JASON: The Jesuit Priest and scientist Pierre Teilhard de Chardin spoke of the Noosphere very early on. A profile in WIRED Magazine article said, "Teilhard imagined a stage of evolution characterized by a complex membrane of information enveloping the globe and fueled by human consciousness".. Teilhard saw the Net coming more than half a century before it arrived. He believed this vast thinking membrane would ultimately coalesce into "the living unity of a single tissue" containing our collective thoughts and experiences." Teilhard wrote, "The living world is constituted by consciousness clothed in flesh and bone." He argued that the primary vehicle for increasing complexity consciousness among living organisms was the nervous system. The informational wiring of a being, he argued - whether of neurons or electronics - gives birth to consciousness. As the diversification of nervous connections increases, evolution is led toward greater consciousness... thoughts?
RICH: Yes, he also called it this process of the evolution of consciousness “Omega Point”. The noosphere imagined here relied on a change in our relationship to consciousness as much to any technological change and was part of evolution's epic quest for self awareness. Here Teilhard is in accord with Julian Huxley (Aldous’ brother, a biologist) and Carl Sagan when they observed that“we are a way for the cosmos to know itself.” Sri Aurobindo's The Life Divine traces out this evolution of consciousness as well through the greek and Sanskrit traditions as well as Darwinism and (relatively) modern philosophy. All are describing evolution's slow and dynamic quest towards understanding itself.
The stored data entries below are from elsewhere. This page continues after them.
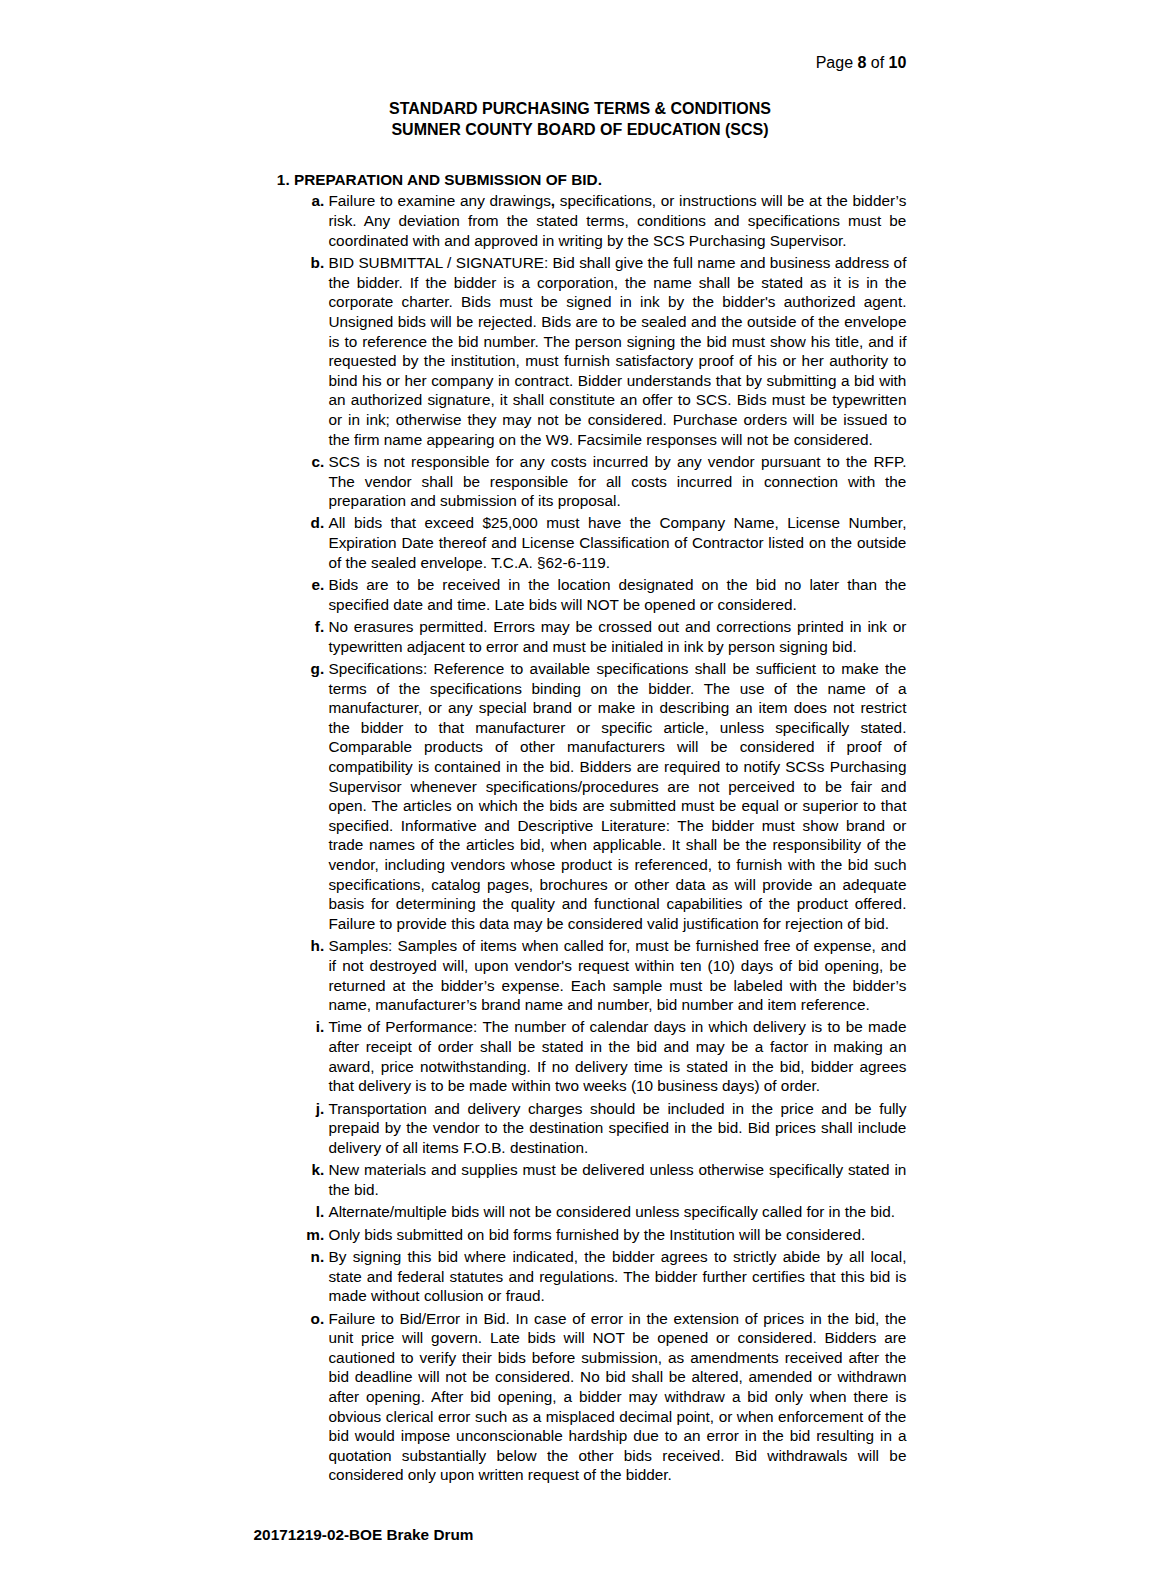Page 8 of 10
STANDARD PURCHASING TERMS & CONDITIONS SUMNER COUNTY BOARD OF EDUCATION (SCS)
PREPARATION AND SUBMISSION OF BID.
Failure to examine any drawings, specifications, or instructions will be at the bidder’s risk. Any deviation from the stated terms, conditions and specifications must be coordinated with and approved in writing by the SCS Purchasing Supervisor.
BID SUBMITTAL / SIGNATURE: Bid shall give the full name and business address of the bidder. If the bidder is a corporation, the name shall be stated as it is in the corporate charter. Bids must be signed in ink by the bidder's authorized agent. Unsigned bids will be rejected. Bids are to be sealed and the outside of the envelope is to reference the bid number. The person signing the bid must show his title, and if requested by the institution, must furnish satisfactory proof of his or her authority to bind his or her company in contract. Bidder understands that by submitting a bid with an authorized signature, it shall constitute an offer to SCS. Bids must be typewritten or in ink; otherwise they may not be considered. Purchase orders will be issued to the firm name appearing on the W9. Facsimile responses will not be considered.
SCS is not responsible for any costs incurred by any vendor pursuant to the RFP. The vendor shall be responsible for all costs incurred in connection with the preparation and submission of its proposal.
All bids that exceed $25,000 must have the Company Name, License Number, Expiration Date thereof and License Classification of Contractor listed on the outside of the sealed envelope. T.C.A. §62-6-119.
Bids are to be received in the location designated on the bid no later than the specified date and time. Late bids will NOT be opened or considered.
No erasures permitted. Errors may be crossed out and corrections printed in ink or typewritten adjacent to error and must be initialed in ink by person signing bid.
Specifications: Reference to available specifications shall be sufficient to make the terms of the specifications binding on the bidder. The use of the name of a manufacturer, or any special brand or make in describing an item does not restrict the bidder to that manufacturer or specific article, unless specifically stated. Comparable products of other manufacturers will be considered if proof of compatibility is contained in the bid. Bidders are required to notify SCSs Purchasing Supervisor whenever specifications/procedures are not perceived to be fair and open. The articles on which the bids are submitted must be equal or superior to that specified. Informative and Descriptive Literature: The bidder must show brand or trade names of the articles bid, when applicable. It shall be the responsibility of the vendor, including vendors whose product is referenced, to furnish with the bid such specifications, catalog pages, brochures or other data as will provide an adequate basis for determining the quality and functional capabilities of the product offered. Failure to provide this data may be considered valid justification for rejection of bid.
Samples: Samples of items when called for, must be furnished free of expense, and if not destroyed will, upon vendor's request within ten (10) days of bid opening, be returned at the bidder’s expense. Each sample must be labeled with the bidder’s name, manufacturer’s brand name and number, bid number and item reference.
Time of Performance: The number of calendar days in which delivery is to be made after receipt of order shall be stated in the bid and may be a factor in making an award, price notwithstanding. If no delivery time is stated in the bid, bidder agrees that delivery is to be made within two weeks (10 business days) of order.
Transportation and delivery charges should be included in the price and be fully prepaid by the vendor to the destination specified in the bid. Bid prices shall include delivery of all items F.O.B. destination.
New materials and supplies must be delivered unless otherwise specifically stated in the bid.
Alternate/multiple bids will not be considered unless specifically called for in the bid.
Only bids submitted on bid forms furnished by the Institution will be considered.
By signing this bid where indicated, the bidder agrees to strictly abide by all local, state and federal statutes and regulations. The bidder further certifies that this bid is made without collusion or fraud.
Failure to Bid/Error in Bid. In case of error in the extension of prices in the bid, the unit price will govern. Late bids will NOT be opened or considered. Bidders are cautioned to verify their bids before submission, as amendments received after the bid deadline will not be considered. No bid shall be altered, amended or withdrawn after opening. After bid opening, a bidder may withdraw a bid only when there is obvious clerical error such as a misplaced decimal point, or when enforcement of the bid would impose unconscionable hardship due to an error in the bid resulting in a quotation substantially below the other bids received. Bid withdrawals will be considered only upon written request of the bidder.
20171219-02-BOE Brake Drum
JASON: Jacques Monod, the Parisian biologist who shared a Nobel Prize in 1965, proposed that “just as the biosphere stands above the world of nonliving matter, so an “abstract kingdom” rises above the biosphere. The denizens of this kingdom? Ideas... how do you respond to this notion?
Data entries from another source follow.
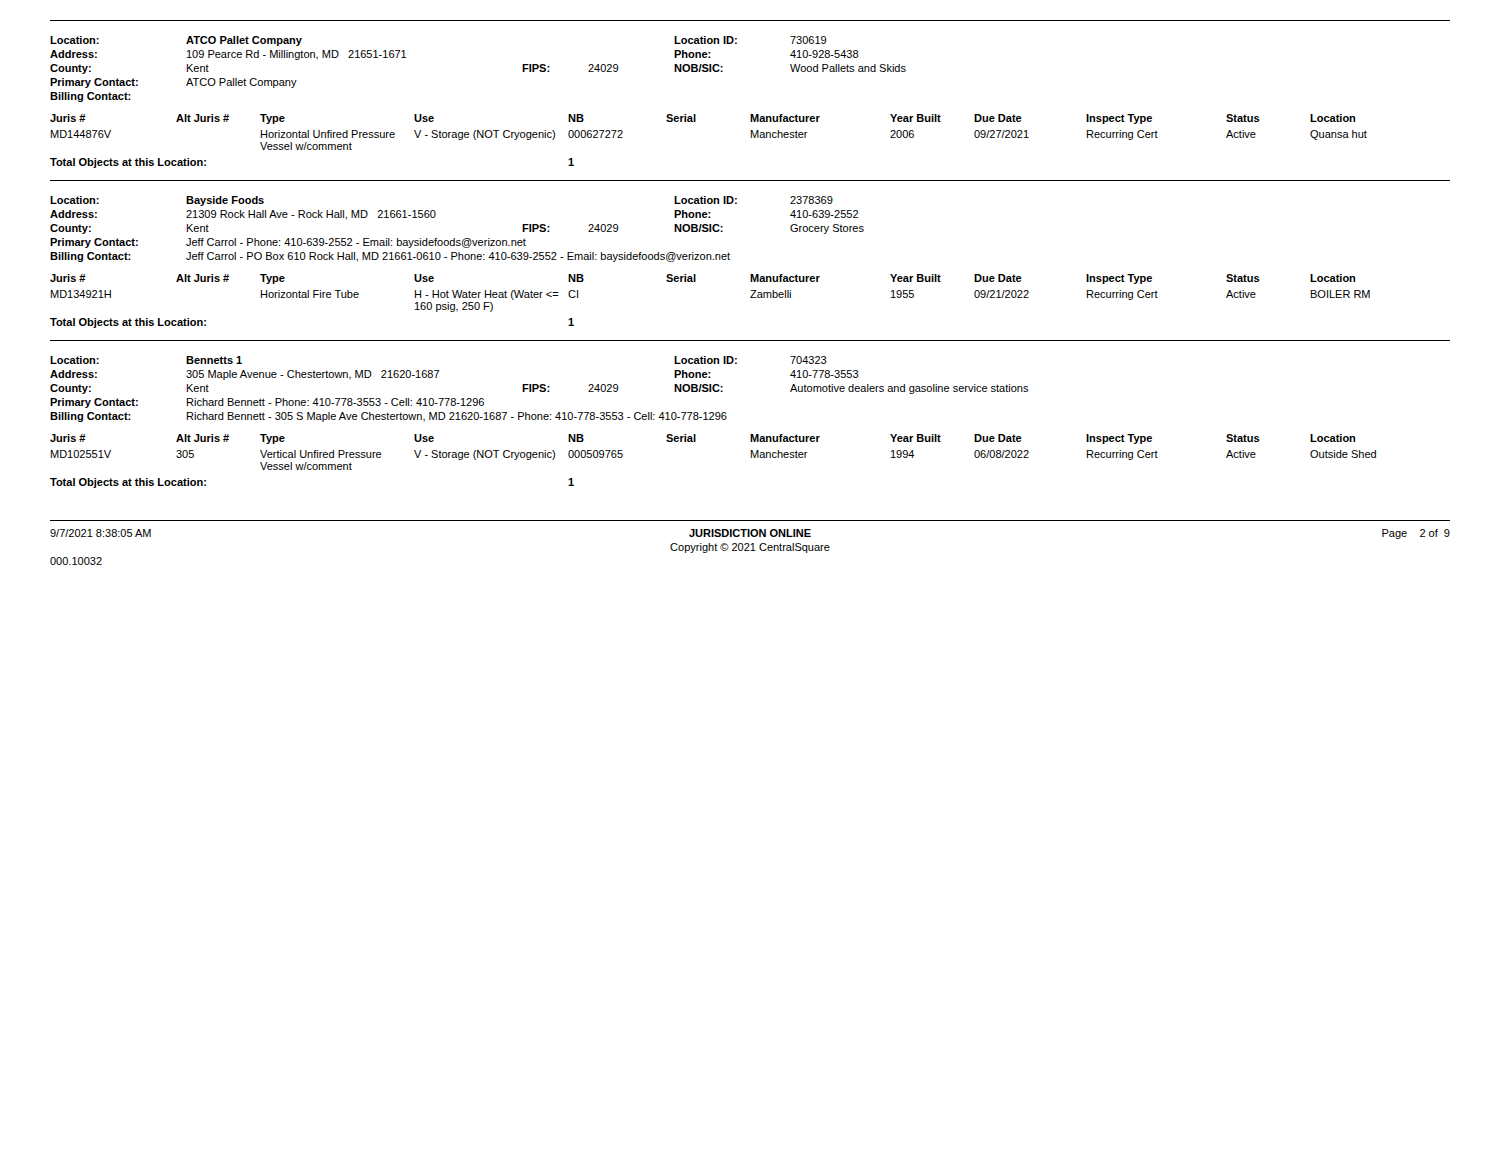| Location: | ATCO Pallet Company | Location ID: | 730619 |
| Address: | 109 Pearce Rd - Millington, MD 21651-1671 | Phone: | 410-928-5438 |
| County: | Kent | FIPS: | 24029 | NOB/SIC: | Wood Pallets and Skids |
| Primary Contact: | ATCO Pallet Company |
| Billing Contact: | |
| Juris # | Alt Juris # | Type | Use | NB | Serial | Manufacturer | Year Built | Due Date | Inspect Type | Status | Location |
| --- | --- | --- | --- | --- | --- | --- | --- | --- | --- | --- | --- |
| MD144876V | | Horizontal Unfired Pressure Vessel w/comment | V - Storage (NOT Cryogenic) | 000627272 | | Manchester | 2006 | 09/27/2021 | Recurring Cert | Active | Quansa hut |
| Total Objects at this Location: | 1 | |
| Location: | Bayside Foods | Location ID: | 2378369 |
| Address: | 21309 Rock Hall Ave - Rock Hall, MD 21661-1560 | Phone: | 410-639-2552 |
| County: | Kent | FIPS: | 24029 | NOB/SIC: | Grocery Stores |
| Primary Contact: | Jeff Carrol - Phone: 410-639-2552 - Email: baysidefoods@verizon.net |
| Billing Contact: | Jeff Carrol - PO Box 610 Rock Hall, MD 21661-0610 - Phone: 410-639-2552 - Email: baysidefoods@verizon.net |
| Juris # | Alt Juris # | Type | Use | NB | Serial | Manufacturer | Year Built | Due Date | Inspect Type | Status | Location |
| --- | --- | --- | --- | --- | --- | --- | --- | --- | --- | --- | --- |
| MD134921H | | Horizontal Fire Tube | H - Hot Water Heat (Water <= 160 psig, 250 F) | CI | | Zambelli | 1955 | 09/21/2022 | Recurring Cert | Active | BOILER RM |
| Total Objects at this Location: | 1 | |
| Location: | Bennetts 1 | Location ID: | 704323 |
| Address: | 305 Maple Avenue - Chestertown, MD 21620-1687 | Phone: | 410-778-3553 |
| County: | Kent | FIPS: | 24029 | NOB/SIC: | Automotive dealers and gasoline service stations |
| Primary Contact: | Richard Bennett - Phone: 410-778-3553 - Cell: 410-778-1296 |
| Billing Contact: | Richard Bennett - 305 S Maple Ave Chestertown, MD 21620-1687 - Phone: 410-778-3553 - Cell: 410-778-1296 |
| Juris # | Alt Juris # | Type | Use | NB | Serial | Manufacturer | Year Built | Due Date | Inspect Type | Status | Location |
| --- | --- | --- | --- | --- | --- | --- | --- | --- | --- | --- | --- |
| MD102551V | 305 | Vertical Unfired Pressure Vessel w/comment | V - Storage (NOT Cryogenic) | 000509765 | | Manchester | 1994 | 06/08/2022 | Recurring Cert | Active | Outside Shed |
| Total Objects at this Location: | 1 | |
9/7/2021 8:38:05 AM
JURISDICTION ONLINE
Page 2 of 9
Copyright © 2021 CentralSquare
000.10032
RICH: Yes, the irony here is that in in his amazing book Chance and Necessity, Monod was part of the rather vicious attacks on Teilhard. Teilhard was attacked by both the Church and mainstream science. Was he on to something? Nobody was more mainstream than Karl Popper, the philosopher of science, and he also talked about the "Three Worlds" of "objects", "mental events" and the "products of the human mind", with the last, ‘World Three’, corresponding roughly to the noosphere. One significant difference between my use of this map and Popper and others is that I do not limit the effects of attention to human attention. Flowering plants, for example, work on this level of the biosphere that involves insect attention and perception.
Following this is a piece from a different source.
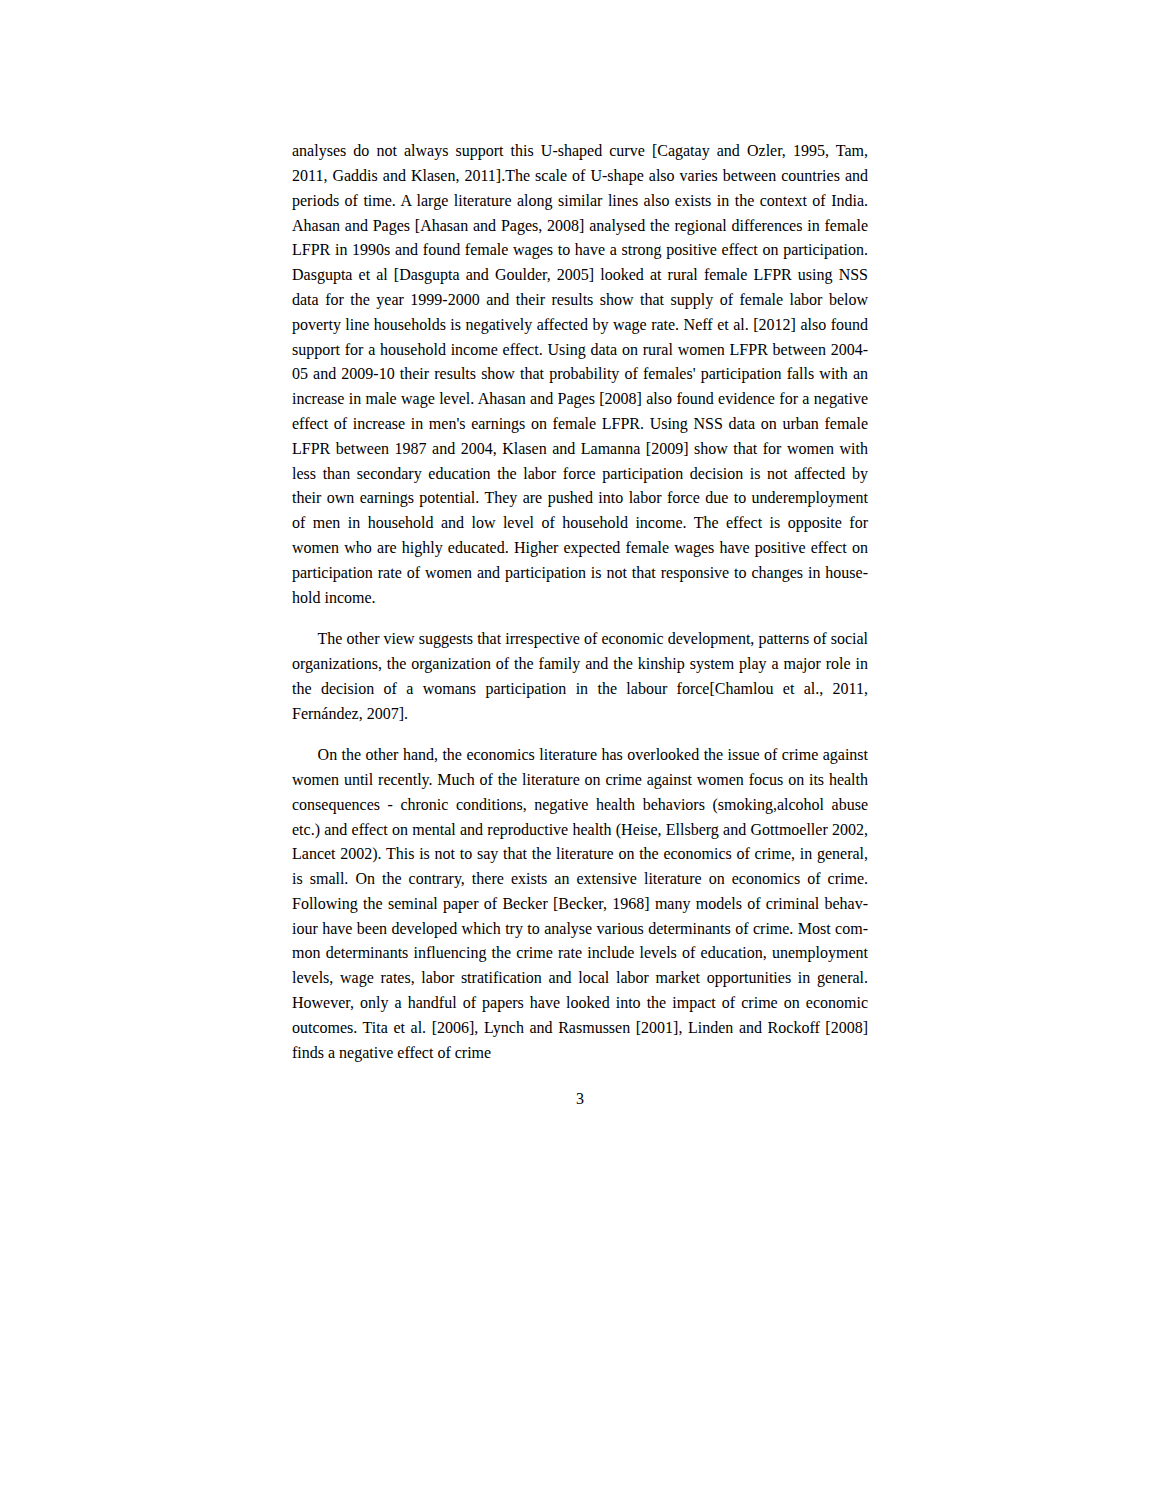analyses do not always support this U-shaped curve [Cagatay and Ozler, 1995, Tam, 2011, Gaddis and Klasen, 2011].The scale of U-shape also varies between countries and periods of time. A large literature along similar lines also exists in the context of India. Ahasan and Pages [Ahasan and Pages, 2008] analysed the regional differences in female LFPR in 1990s and found female wages to have a strong positive effect on participation. Dasgupta et al [Dasgupta and Goulder, 2005] looked at rural female LFPR using NSS data for the year 1999-2000 and their results show that supply of female labor below poverty line households is negatively affected by wage rate. Neff et al. [2012] also found support for a household income effect. Using data on rural women LFPR between 2004-05 and 2009-10 their results show that probability of females' participation falls with an increase in male wage level. Ahasan and Pages [2008] also found evidence for a negative effect of increase in men's earnings on female LFPR. Using NSS data on urban female LFPR between 1987 and 2004, Klasen and Lamanna [2009] show that for women with less than secondary education the labor force participation decision is not affected by their own earnings potential. They are pushed into labor force due to underemployment of men in household and low level of household income. The effect is opposite for women who are highly educated. Higher expected female wages have positive effect on participation rate of women and participation is not that responsive to changes in household income.
The other view suggests that irrespective of economic development, patterns of social organizations, the organization of the family and the kinship system play a major role in the decision of a womans participation in the labour force[Chamlou et al., 2011, Fernández, 2007].
On the other hand, the economics literature has overlooked the issue of crime against women until recently. Much of the literature on crime against women focus on its health consequences - chronic conditions, negative health behaviors (smoking,alcohol abuse etc.) and effect on mental and reproductive health (Heise, Ellsberg and Gottmoeller 2002, Lancet 2002). This is not to say that the literature on the economics of crime, in general, is small. On the contrary, there exists an extensive literature on economics of crime. Following the seminal paper of Becker [Becker, 1968] many models of criminal behaviour have been developed which try to analyse various determinants of crime. Most common determinants influencing the crime rate include levels of education, unemployment levels, wage rates, labor stratification and local labor market opportunities in general. However, only a handful of papers have looked into the impact of crime on economic outcomes. Tita et al. [2006], Lynch and Rasmussen [2001], Linden and Rockoff [2008] finds a negative effect of crime
3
JASON: This ‘world of ideas’ sounds a lot like the Noosphere.. are these two guys saying the same thing here?
RICH: As I mentioned above, I think there are important differences in our use of this map, but all of these authors are pointing to the need to model an aspect of our ecosystems that involves what the plant scientists now call "signaling and behavior" as well as the collective effects of that signaling and behavior. I find that the noosphere is a good metaphor and mneumonic device for doing that and helps us think on a more planetary and informational scale.
Precisely because the noosphere is about differentials of attention, it matters how we model it.